You should be able to log in with your normal UCL username and password. After logging in, you should see the RStudio interface appear.

The RStudio Server interface.

Figure 1.1: The RStudio Server interface.

Note
If it is the first time you log on to RStudio server you may only see the RStudio interface appear once you have clicked on the start a new session button. More importantly: if you are not on campus, RStudio server will only work with an active Virtual Private Network (VPN) connection that links your personal computer into UCL’s network. Details on setting up a VPN connection can be found in UCL’s VPN connection guides: [Link]

1.4.4 A note on ArcGIS

ArcGIS Pro (previously ArcMap) is the main commercial GIS software that you may have already used - or seen/heard about through other modules or even job adverts. We do not use ArcGIS Pro in our Practicals for several reasons:

  • Computing requirements for ArcGIS Pro are substantial and it only operates on the Windows Operating System. For Mac users, using ArcGIS Pro (and ArcMap) would require using either a Virtual Machine or running a copy of Windows OS on a separate partition of your hard drive.
  • It is proprietary software, which means you need a license to use the software. For those of us in education, the University covers the cost of this license, but when you leave, you will need to pay for a personal license (around £100 for non-commercial use) to continue using the software and repeat any analysis you have used the software for.
  • Whilst ArcPro can use pure Python (and even R) as a programming language within it through scripts and notebooks, it primarily relies on its own ArcPy and ArcGIS API for Python packages to run the in-built tools and analytical functions. To use these packages, you still need a license which makes it difficult to share your code with others if they do not have their own ArcGIS license.

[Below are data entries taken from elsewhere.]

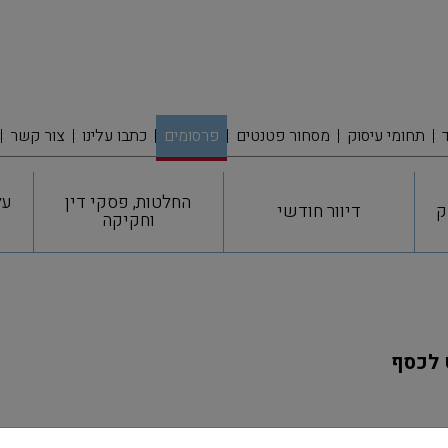
תחומי עיסוק
מסחור פטנטים
פרסומים
כתבו עלינו
צור קשר
החלטות, פסקי דין
על
ק
דיוור חודשי
וחקיקה
 לכסף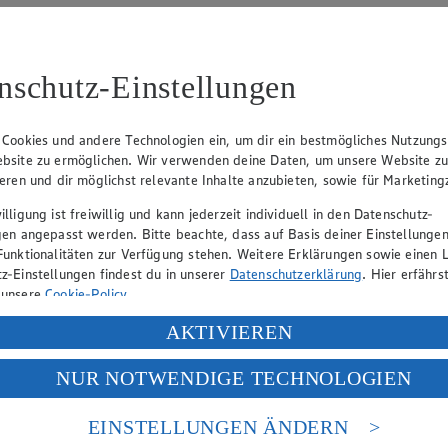
nschutz-Einstellungen
lle
Angebot:
20 % Rabatt auf alle
Angebo
e EDEKA
Maoam
nutella
 Cookies und andere Technologien ein, um dir ein bestmögliches Nutzungs
Tagespreis
Tag
bsite zu ermöglichen. Wir verwenden deine Daten, um unsere Website z
Tagespreis
Tag
ieren und dir möglichst relevante Inhalte anzubieten, sowie für Marketin
Produkte
Artikel
lligung ist freiwillig und kann jederzeit individuell in den Datenschutz-
gen angepasst werden. Bitte beachte, dass auf Basis deiner Einstellungen
Funktionalitäten zur Verfügung stehen. Weitere Erklärungen sowie einen L
z-Einstellungen findest du in unserer
Datenschutzerklärung
. Hier erfährs
 unsere
Cookie-Policy
.
ung deiner personenbezogenen Daten in den USA durch Facebook und Yo
AKTIVIEREN
f „Aktivieren“ klickst, willigst du im Sinne des Art. 49 Abs. 1 Satz 1 lit
NUR NOTWENDIGE TECHNOLOGIEN
deine Daten in den USA verarbeitet werden. Der EuGH sieht die USA als 
 europäischen Standards nicht angemessenen Datenschutzniveau an. Es b
es Zugriffs durch US-amerikanische Behörden.
EINSTELLUNGEN ÄNDERN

Recent developments in the ArcPro software, however, does make it an attractive tool for spatial data science and quantitative geography - it has cross-user functionality, from data analysts who like to use a tool called Notebooks for their code development, to those focused more on cartography and visualisation with in-built bridges to Adobe’s Creative Suite. We therefore do not want to put you off looking into ArcGIS in the future, but for this course, we want to ensure the reproducibility of your work.

Note
This also means that the analysis you will be doing for your coursework assignment must be completed in R and QGIS. Specific guidance on the coursework assignment and permitted software will be made available at the end of Reading Week.

1.5 File management

Establishing an organised file system, for both your data and your documents, is essential to working effectively and efficiently as a researcher, whether in Geocomputation, Spatial Data Science or any other application you might think of.

To get ready for our tutorials, we would recommend you to set-up a file management system as follows (either on your local computer, Desktop@UCL Anywhere or RStudio server).

  1. Create a GEOG0030 folder in your Documents folder on your computer (most likely inside a UCL or Undergraduate or Geography folder).
  2. Next, within your GEOG0030 folder, create the following subfolders:
Folder name Purpose
data To store both raw data sets and final outputs.
slides To store a copy of the lecture slides.
maps To save the maps you produce during your tutorials
qgis To save any data related to QGIS.
notes To store your notes, codebook, etc.
  1. Within your data folder, create the following subfolders:
Folder name Purpose
raw To store all your raw data files that have not yet been processed.
working To store all your intermediate data files that have had some processing, but are not yet a final product.
final To store all your final data files that have been processed and analysed, potentially ready to be mapped.
  1. If you have have downloaded the lecture slides, move these into your slides folder.

1.6 Before you leave

You should now be all ready to go with the computer practicals the coming week. That is it for this week!